In view of these advantages the majority of firms do, in fact, divide the overall market into segments in order to concentrate on the target groups which are likely to prove most worthwhile. However, a segmentation strategy is not worthwhile in three situations:

  • where the heavy users account for such a high proportion of sales that they are the only segment worth targeting;

  • where the dominant product or brand accounts for such a high proportion of sales that there is no point in segmenting the market any further;

  • where the total market is in itself worth so little that it is not economic to pursue sales in smaller market segments.

Read text 6 and complete the sentences given after it.

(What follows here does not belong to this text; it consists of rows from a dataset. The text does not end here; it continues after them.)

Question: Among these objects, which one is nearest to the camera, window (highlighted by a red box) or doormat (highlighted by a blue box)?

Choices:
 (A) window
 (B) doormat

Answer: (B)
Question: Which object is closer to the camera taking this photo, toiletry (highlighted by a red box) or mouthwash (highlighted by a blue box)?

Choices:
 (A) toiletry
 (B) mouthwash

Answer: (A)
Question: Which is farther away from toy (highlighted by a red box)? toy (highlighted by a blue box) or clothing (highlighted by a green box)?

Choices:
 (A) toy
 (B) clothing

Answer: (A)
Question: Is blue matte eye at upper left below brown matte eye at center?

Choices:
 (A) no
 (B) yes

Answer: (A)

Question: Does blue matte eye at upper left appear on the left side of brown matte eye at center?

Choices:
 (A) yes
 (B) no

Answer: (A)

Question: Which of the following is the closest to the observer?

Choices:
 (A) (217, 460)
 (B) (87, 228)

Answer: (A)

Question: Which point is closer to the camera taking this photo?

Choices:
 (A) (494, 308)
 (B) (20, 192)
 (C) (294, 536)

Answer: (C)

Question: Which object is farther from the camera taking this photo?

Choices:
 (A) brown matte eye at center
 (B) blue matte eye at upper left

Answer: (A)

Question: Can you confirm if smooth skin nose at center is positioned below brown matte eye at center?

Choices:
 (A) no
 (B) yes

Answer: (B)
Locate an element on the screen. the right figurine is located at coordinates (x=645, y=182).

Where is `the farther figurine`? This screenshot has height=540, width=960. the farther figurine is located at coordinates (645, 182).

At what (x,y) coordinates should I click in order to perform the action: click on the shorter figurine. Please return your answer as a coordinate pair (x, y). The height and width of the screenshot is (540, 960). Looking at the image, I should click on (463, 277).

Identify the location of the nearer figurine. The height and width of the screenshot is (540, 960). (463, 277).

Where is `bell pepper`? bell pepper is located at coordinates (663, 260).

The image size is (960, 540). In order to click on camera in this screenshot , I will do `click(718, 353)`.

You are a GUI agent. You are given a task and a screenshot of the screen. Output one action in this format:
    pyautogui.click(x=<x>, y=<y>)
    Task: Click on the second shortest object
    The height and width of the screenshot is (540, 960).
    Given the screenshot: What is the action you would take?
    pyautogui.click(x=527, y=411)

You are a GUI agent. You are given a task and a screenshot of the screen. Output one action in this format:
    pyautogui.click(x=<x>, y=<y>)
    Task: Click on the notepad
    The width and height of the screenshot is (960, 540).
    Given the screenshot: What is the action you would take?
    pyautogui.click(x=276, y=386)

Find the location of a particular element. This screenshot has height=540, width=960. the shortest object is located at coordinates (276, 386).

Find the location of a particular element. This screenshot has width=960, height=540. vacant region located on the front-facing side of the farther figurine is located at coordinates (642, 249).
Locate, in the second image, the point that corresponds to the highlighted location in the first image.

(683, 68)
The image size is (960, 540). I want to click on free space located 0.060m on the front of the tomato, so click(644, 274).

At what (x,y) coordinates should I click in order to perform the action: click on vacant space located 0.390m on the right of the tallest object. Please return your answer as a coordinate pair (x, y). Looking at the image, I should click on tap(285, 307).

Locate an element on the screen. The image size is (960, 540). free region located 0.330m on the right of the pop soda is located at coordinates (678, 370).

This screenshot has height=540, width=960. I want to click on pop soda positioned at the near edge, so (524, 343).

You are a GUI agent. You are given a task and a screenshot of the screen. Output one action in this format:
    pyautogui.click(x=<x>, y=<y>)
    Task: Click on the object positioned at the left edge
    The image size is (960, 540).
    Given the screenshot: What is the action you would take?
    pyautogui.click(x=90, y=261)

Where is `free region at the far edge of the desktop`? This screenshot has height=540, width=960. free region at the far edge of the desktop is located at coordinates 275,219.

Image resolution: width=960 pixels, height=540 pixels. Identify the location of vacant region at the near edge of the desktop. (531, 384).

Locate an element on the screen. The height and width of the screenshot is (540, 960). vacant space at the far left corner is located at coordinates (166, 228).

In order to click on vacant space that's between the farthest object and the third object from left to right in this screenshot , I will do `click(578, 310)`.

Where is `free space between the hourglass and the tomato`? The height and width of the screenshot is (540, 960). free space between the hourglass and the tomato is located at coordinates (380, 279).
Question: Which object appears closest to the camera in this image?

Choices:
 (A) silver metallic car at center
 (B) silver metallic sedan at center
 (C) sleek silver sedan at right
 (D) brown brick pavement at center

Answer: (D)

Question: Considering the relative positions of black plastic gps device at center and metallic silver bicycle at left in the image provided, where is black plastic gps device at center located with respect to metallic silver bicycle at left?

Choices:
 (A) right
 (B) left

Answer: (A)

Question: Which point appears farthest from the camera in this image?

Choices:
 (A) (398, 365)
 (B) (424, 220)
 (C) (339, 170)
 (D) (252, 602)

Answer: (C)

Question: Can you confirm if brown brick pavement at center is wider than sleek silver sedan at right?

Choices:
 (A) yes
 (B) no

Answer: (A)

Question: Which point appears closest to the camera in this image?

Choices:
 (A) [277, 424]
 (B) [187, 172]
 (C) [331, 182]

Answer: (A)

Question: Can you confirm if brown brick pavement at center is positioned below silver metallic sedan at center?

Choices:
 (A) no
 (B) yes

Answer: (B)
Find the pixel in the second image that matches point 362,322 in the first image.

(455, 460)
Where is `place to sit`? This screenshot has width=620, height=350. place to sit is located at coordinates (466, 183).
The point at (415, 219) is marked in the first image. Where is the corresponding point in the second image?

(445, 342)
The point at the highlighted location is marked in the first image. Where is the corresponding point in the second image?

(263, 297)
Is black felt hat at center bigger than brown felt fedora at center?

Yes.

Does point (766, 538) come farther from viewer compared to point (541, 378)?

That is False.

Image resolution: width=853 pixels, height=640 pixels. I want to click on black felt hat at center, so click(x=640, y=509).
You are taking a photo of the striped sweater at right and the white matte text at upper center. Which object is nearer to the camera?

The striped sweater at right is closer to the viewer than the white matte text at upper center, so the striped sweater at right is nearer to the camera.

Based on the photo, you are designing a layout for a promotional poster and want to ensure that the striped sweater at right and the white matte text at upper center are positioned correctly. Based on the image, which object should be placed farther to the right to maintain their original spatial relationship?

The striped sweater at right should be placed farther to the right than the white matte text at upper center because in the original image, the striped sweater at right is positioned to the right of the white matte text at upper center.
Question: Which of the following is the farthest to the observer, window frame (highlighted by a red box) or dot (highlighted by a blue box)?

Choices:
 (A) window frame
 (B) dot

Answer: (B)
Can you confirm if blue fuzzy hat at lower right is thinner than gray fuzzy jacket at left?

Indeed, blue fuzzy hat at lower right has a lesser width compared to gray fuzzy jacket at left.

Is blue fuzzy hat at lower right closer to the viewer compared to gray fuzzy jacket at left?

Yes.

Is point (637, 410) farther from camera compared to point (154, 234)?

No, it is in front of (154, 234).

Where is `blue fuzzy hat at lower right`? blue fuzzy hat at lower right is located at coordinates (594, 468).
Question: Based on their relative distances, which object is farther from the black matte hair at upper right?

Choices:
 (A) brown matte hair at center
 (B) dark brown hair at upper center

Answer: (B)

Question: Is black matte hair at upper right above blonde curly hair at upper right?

Text 6. Market Positioning

Once a strategy has been chosen, the firm then has to decide what market posi­tion each of its products or services will occupy, relative to those of its com­petitors, within a particular market segment. Ideally, any product or service should stand out from the competition and thus occupy a unique position in the market by virtue of its better quality, design, performance, reliability or some other advantage. In other words, it should offer a unique selling proposi­tion (USP): an aspect or feature which sets it apart from the rest of the competition.

In reality, products which have been on the market for some time invariably become very similar to each other as each firm has time to find out exactly what features the market wants. Many products are now so similar in all important respects that they are essentially parity products, i.e. products that are 'at par' with each other. Brands of shampoo, for instance, are all basically the same apart from slight variations in additives. The differences lie more in the way each shampoo is packaged, priced and advertised. Yet these superficial changes are enough to give each brand a distinctive image in the minds of consumers.

This suggests that it probably does not matter too much if the features which distinguish a product from its competitors are real or merely perceived dif­ferences - providing the consumer believes the product is unique in some way. Nevertheless, as market segments become ever more crowded and competitive, the need for products to establish a unique position has never been greater.